Ülkemiz dünyanın en etkili deprem kuşaklarından birinin üzerinde bulunmaktadır. Geçmişte birçok yıkıcı deprem olduğu gibi gelecekte de buna benzer depremlerin sıklıkla yaşanacağı ilgililerce kamuoyuna açıklanmaktadır. Afet öncesi risklerin azaltılması ve müdahale çalışmalarının yönetilmesi için hazırlık yapılmazsa ise kaçınılmaz şekilde büyük can ve mal kaybı yaşanacaktır.
İnsanlığın doğuşundan itibaren başlayan doğa kaynaklı afetler, günümüzde artarak devam etmekte, kayıpları önlenemeyen şekilde artmaktadır. Yapılan araştırmalarda, 20. yüzyılın ikinci yarısından itibaren dünyada yaşanan kaydedilmiş afetlerin sayısında %250, etkilenen insanların sayısında %500 ve afetlerin toplam maliyetlerinde ise %1500 artış olduğu görülmektedir.
Ülke topraklarımızın büyük bölümünde deprem tehlikesinin yüksek olması ve bunun yanında diğer afetlerin (çığ, sel, heyelan vb.) de yaşanması sebebiyle can ve mal kayıpları yaşanmaktadır. Öte yandan ülkemizde nadir görülen veya daha önce hiç görülmeyen doğa olayları da yaşanmaya başlamıştır. Kısacası ülkemiz, sürekli olarak doğa kaynaklı afetlerin tehdidi altında bulunmaktadır.

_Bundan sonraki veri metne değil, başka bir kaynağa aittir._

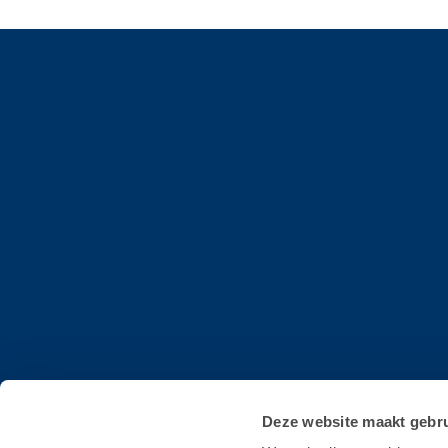
Contact
Deze website maakt gebru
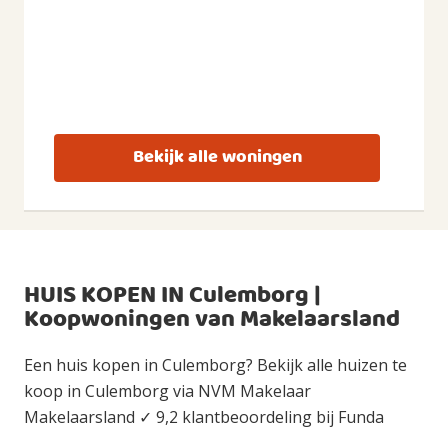
Bekijk alle woningen
HUIS KOPEN IN Culemborg |
Koopwoningen van Makelaarsland
Een huis kopen in Culemborg? Bekijk alle huizen te
koop in Culemborg via NVM Makelaar
Makelaarsland ✓ 9,2 klantbeoordeling bij Funda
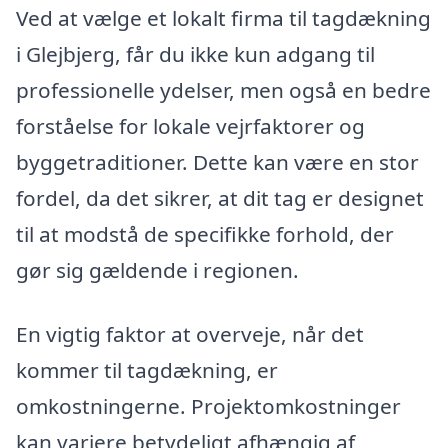
Ved at vælge et lokalt firma til tagdækning
i Glejbjerg, får du ikke kun adgang til
professionelle ydelser, men også en bedre
forståelse for lokale vejrfaktorer og
byggetraditioner. Dette kan være en stor
fordel, da det sikrer, at dit tag er designet
til at modstå de specifikke forhold, der
gør sig gældende i regionen.
En vigtig faktor at overveje, når det
kommer til tagdækning, er
omkostningerne. Projektomkostninger
kan variere betydeligt afhængig af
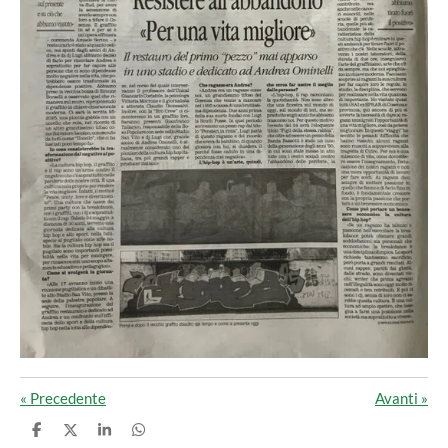
«
Precedente
Avanti
»
C
C
C
C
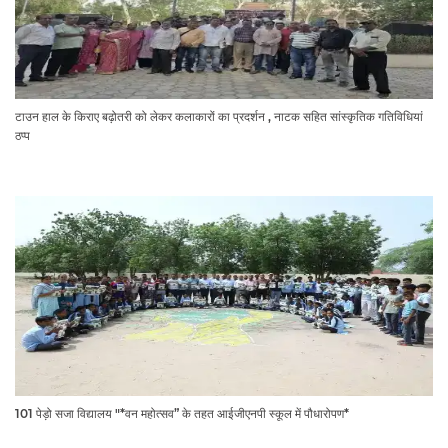
टाउन हाल के किराए बढ़ोतरी को लेकर कलाकारों का प्रदर्शन , नाटक सहित सांस्कृतिक गतिविधियां
ठप्प
101 पेड़ो सजा विद्यालय "*वन महोत्सव” के तहत आईजीएनपी स्कूल में पौधारोपण*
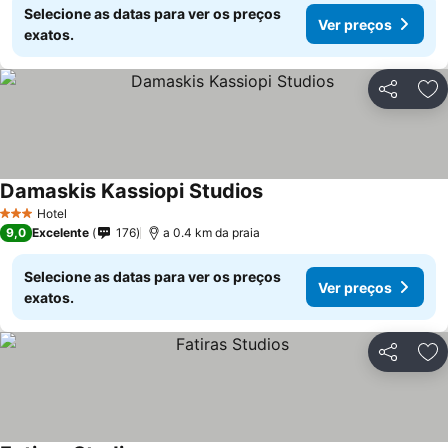
Selecione as datas para ver os preços
Ver preços
exatos.
Partilhar
Ad
Damaskis Kassiopi Studios
Hotel
3 Estrelas
9,0
Excelente
176
a 0.4 km da praia
Selecione as datas para ver os preços
Ver preços
exatos.
Partilhar
Ad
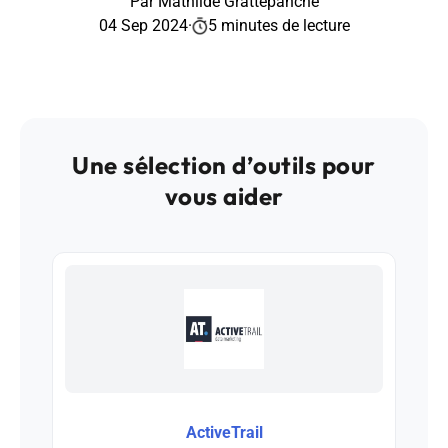
Par Mathilde Grattepanche
04 Sep 2024
·
5 minutes de lecture
Une sélection d’outils pour
vous aider
ActiveTrail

Yakın tarihlerde yaşadığımız, büyük can ve mal kayıplarına neden olan Gölcük, Kaynaşlı ve Van merkezli depremlerinden sonra 6 Şubat 2023 tarihinde 11 ilimizi etkileyen Kahramanmaraş Depremleri meydana gelmiştir.

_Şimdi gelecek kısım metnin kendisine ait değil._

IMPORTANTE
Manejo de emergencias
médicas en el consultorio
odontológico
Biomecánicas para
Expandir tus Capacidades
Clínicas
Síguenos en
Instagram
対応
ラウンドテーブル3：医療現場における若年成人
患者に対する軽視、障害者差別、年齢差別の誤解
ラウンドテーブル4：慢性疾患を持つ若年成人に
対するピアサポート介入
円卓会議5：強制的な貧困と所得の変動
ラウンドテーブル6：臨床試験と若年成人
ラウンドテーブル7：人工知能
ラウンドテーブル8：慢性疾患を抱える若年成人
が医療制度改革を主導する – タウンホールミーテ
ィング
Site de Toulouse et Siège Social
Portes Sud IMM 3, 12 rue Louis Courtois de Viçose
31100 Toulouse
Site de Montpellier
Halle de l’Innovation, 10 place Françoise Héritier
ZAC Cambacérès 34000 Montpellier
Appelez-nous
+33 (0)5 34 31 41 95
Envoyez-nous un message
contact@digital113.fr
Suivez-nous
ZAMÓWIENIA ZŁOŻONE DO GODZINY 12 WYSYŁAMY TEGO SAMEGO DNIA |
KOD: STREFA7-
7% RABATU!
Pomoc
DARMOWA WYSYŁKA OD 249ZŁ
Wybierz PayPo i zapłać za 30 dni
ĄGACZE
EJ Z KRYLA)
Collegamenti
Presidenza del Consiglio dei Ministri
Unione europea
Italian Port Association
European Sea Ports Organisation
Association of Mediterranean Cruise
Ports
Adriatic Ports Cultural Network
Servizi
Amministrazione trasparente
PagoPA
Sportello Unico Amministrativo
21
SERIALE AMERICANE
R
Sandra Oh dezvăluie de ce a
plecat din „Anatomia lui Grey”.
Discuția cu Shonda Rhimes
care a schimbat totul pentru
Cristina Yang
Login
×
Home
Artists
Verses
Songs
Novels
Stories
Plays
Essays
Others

Devlet, mevcut tüm imkân ve kabiliyetleri ile olaya müdahil olmuş, ayrıca uluslararası yardım çağrısında bulunarak bölgede çalışmalarına başlamıştır. Bu kapsamda afetle ilgili koordinatör kuruluş (AFAD) çalışanları da afete müdahale çalışmalarına katkı sağlamak üzere depremden etkilenen illere görevlendirilmiştir.

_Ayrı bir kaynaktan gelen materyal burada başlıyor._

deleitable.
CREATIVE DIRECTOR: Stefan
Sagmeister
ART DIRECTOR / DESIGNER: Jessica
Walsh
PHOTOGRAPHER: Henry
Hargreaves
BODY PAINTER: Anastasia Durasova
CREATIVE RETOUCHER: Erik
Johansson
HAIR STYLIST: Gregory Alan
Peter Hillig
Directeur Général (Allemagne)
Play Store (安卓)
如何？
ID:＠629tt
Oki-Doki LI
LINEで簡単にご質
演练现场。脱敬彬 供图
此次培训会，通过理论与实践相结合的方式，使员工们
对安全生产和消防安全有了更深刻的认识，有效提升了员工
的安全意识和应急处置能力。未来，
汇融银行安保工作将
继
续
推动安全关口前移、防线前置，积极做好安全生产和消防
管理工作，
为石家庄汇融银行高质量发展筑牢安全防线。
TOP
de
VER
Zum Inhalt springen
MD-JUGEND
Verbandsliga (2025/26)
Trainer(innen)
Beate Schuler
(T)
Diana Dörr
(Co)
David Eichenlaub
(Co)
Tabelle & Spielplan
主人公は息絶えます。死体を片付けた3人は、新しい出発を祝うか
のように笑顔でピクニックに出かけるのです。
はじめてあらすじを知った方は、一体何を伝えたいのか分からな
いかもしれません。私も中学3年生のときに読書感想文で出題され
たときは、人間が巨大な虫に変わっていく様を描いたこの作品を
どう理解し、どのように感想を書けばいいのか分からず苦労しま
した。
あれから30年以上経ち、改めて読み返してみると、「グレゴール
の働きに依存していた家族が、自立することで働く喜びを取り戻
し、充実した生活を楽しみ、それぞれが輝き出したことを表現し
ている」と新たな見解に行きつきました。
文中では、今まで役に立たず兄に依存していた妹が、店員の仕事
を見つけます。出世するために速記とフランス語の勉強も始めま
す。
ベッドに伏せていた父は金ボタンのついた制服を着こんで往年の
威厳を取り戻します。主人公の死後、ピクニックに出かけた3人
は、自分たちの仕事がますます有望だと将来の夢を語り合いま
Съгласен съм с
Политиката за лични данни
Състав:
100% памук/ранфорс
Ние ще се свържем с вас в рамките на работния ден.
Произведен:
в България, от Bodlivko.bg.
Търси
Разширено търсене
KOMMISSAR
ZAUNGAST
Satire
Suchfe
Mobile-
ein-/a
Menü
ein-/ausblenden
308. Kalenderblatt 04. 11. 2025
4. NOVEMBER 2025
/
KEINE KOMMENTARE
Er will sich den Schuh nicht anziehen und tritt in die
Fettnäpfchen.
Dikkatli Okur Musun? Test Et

İllerde deprem nedeniyle oluşan hasarların atlatılmasına yönelik değerlendirmelerde bulunulurken göz önüne alınması gereken bazı başlıklar vardır. Bunlardan en önemlisi, afete uğrayan bölgelerde görev yapanların büyük bölümü afetzede olacağından, müdahale çalışmalarının belli bir disiplin ve düzenle yürütülemeyeceğidir.
Öte yandan unutulmaması gereken önemli bir husus, afete uğrayan bölgenin bir süre dış destek alamayacağı veya desteklerin geç geleceğidir. Afet bölgesinin, bu süreci, asgari düzeyde kayıp ve zararla atlatması için kendi imkânları ile afet müdahale çalışmalarını yürütmesi gerekmektedir. Bu durum göz önünde bulundurularak bölgede yapılan çalışmalarla ilgili durum tespitleri aşağıda verilmiştir:
Krizin ilk anından itibaren bölgeye yardım için gelen çok sayıda kurum, kuruluş, çalışanlar ile gönüllüler, kontrolsüz güç haline gelmiş; afetin yönetiminden sorumlu ilgili müdürlüğün bulunduğu bina ile çevresinde yaşanan kargaşanın ve düzensizliğin ilk günlerde had safhada olduğu görülmüştür.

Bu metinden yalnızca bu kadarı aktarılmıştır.